§ WORK ORDER:
Retype the data below in full, keeping every character as it is.

§ INPUT DATA:
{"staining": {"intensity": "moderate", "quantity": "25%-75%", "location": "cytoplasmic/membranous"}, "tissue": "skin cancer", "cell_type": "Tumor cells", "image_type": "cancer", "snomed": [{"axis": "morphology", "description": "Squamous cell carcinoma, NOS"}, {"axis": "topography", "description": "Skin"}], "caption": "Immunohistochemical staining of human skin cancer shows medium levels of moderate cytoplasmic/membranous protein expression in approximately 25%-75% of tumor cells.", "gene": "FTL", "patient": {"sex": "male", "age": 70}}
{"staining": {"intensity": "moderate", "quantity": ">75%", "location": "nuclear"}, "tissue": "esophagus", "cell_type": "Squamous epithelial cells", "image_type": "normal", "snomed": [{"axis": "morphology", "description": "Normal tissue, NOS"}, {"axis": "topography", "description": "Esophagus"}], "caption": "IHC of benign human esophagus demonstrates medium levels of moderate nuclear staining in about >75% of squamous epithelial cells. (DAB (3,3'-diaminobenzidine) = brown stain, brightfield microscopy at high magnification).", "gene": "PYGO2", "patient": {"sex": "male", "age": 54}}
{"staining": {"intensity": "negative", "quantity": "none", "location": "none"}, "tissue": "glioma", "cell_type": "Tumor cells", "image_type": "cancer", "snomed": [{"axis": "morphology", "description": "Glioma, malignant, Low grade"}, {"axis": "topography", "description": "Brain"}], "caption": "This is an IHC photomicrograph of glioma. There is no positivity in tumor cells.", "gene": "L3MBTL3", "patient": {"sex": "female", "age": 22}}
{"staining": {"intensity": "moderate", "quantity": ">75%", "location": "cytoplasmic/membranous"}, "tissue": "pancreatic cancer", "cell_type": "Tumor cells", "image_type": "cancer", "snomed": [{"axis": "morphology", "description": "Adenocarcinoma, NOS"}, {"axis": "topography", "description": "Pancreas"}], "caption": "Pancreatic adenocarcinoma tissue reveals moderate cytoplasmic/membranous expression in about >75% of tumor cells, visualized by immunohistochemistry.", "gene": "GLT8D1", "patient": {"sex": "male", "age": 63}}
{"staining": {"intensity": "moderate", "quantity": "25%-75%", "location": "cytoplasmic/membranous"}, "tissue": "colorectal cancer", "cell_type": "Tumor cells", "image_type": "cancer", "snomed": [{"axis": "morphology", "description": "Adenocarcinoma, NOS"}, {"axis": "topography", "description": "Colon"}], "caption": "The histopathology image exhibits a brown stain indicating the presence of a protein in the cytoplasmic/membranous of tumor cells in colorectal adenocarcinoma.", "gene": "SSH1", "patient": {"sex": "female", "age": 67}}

§ WRITTEN ANSWER:
{"staining": {"intensity": "moderate", "quantity": "25%-75%", "location": "cytoplasmic/membranous"}, "tissue": "skin cancer", "cell_type": "Tumor cells", "image_type": "cancer", "snomed": [{"axis": "morphology", "description": "Squamous cell carcinoma, NOS"}, {"axis": "topography", "description": "Skin"}], "caption": "Immunohistochemical staining of human skin cancer shows medium levels of moderate cytoplasmic/membranous protein expression in approximately 25%-75% of tumor cells.", "gene": "FTL", "patient": {"sex": "male", "age": 70}}
{"staining": {"intensity": "moderate", "quantity": ">75%", "location": "nuclear"}, "tissue": "esophagus", "cell_type": "Squamous epithelial cells", "image_type": "normal", "snomed": [{"axis": "morphology", "description": "Normal tissue, NOS"}, {"axis": "topography", "description": "Esophagus"}], "caption": "IHC of benign human esophagus demonstrates medium levels of moderate nuclear staining in about >75% of squamous epithelial cells. (DAB (3,3'-diaminobenzidine) = brown stain, brightfield microscopy at high magnification).", "gene": "PYGO2", "patient": {"sex": "male", "age": 54}}
{"staining": {"intensity": "negative", "quantity": "none", "location": "none"}, "tissue": "glioma", "cell_type": "Tumor cells", "image_type": "cancer", "snomed": [{"axis": "morphology", "description": "Glioma, malignant, Low grade"}, {"axis": "topography", "description": "Brain"}], "caption": "This is an IHC photomicrograph of glioma. There is no positivity in tumor cells.", "gene": "L3MBTL3", "patient": {"sex": "female", "age": 22}}
{"staining": {"intensity": "moderate", "quantity": ">75%", "location": "cytoplasmic/membranous"}, "tissue": "pancreatic cancer", "cell_type": "Tumor cells", "image_type": "cancer", "snomed": [{"axis": "morphology", "description": "Adenocarcinoma, NOS"}, {"axis": "topography", "description": "Pancreas"}], "caption": "Pancreatic adenocarcinoma tissue reveals moderate cytoplasmic/membranous expression in about >75% of tumor cells, visualized by immunohistochemistry.", "gene": "GLT8D1", "patient": {"sex": "male", "age": 63}}
{"staining": {"intensity": "moderate", "quantity": "25%-75%", "location": "cytoplasmic/membranous"}, "tissue": "colorectal cancer", "cell_type": "Tumor cells", "image_type": "cancer", "snomed": [{"axis": "morphology", "description": "Adenocarcinoma, NOS"}, {"axis": "topography", "description": "Colon"}], "caption": "The histopathology image exhibits a brown stain indicating the presence of a protein in the cytoplasmic/membranous of tumor cells in colorectal adenocarcinoma.", "gene": "SSH1", "patient": {"sex": "female", "age": 67}}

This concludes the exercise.